[Saved data entries]
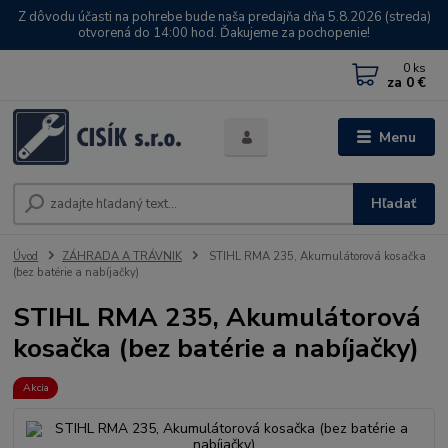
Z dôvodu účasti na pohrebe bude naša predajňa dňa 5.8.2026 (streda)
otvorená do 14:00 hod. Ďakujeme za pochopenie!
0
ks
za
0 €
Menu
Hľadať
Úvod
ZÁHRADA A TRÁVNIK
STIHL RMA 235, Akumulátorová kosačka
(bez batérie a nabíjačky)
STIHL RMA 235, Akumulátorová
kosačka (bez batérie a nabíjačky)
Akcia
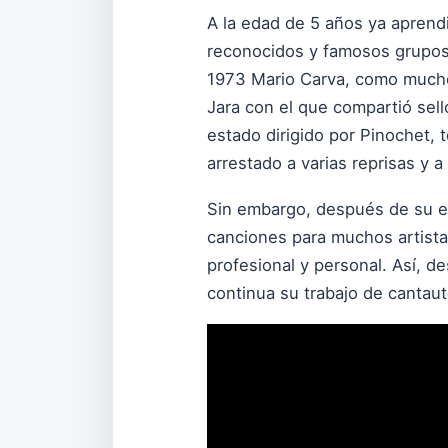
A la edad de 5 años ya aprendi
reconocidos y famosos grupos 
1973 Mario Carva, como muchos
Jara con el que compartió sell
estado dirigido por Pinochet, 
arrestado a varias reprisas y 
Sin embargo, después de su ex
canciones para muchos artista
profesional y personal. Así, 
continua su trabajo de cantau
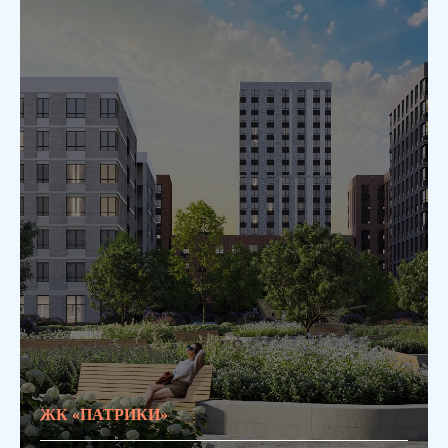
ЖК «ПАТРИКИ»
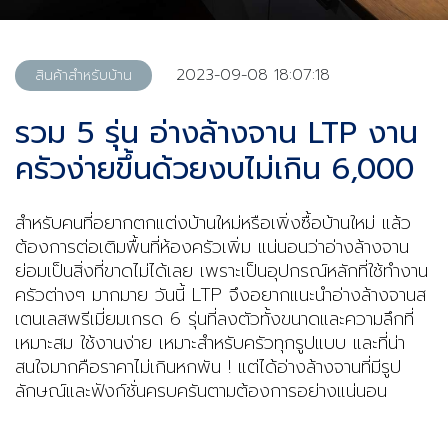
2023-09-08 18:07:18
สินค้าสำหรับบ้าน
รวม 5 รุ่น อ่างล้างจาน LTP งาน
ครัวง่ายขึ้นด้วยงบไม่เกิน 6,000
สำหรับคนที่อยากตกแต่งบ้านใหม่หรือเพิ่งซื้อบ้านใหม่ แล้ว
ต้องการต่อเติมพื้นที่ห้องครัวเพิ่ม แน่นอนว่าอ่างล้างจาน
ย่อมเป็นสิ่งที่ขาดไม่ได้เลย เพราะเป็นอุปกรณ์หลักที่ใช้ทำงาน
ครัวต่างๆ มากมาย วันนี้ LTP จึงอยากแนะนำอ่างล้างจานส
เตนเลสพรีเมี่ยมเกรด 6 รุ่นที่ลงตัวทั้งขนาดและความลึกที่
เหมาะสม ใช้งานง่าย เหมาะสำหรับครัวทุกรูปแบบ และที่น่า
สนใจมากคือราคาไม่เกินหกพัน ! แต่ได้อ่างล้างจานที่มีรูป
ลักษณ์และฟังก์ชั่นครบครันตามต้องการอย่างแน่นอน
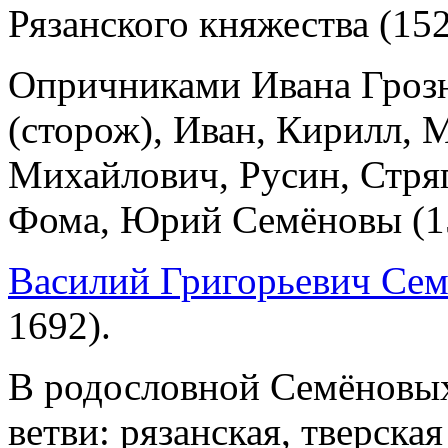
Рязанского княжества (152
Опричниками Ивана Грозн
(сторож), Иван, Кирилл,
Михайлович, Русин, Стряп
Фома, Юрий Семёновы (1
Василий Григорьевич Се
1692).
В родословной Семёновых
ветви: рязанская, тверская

Aim of the task.
In the records above, each line with the string "STIHL" should be copied.

Exercise response.
STIHL RMA 235, Akumulátorová kosačka
STIHL RMA 235, Akumulátorová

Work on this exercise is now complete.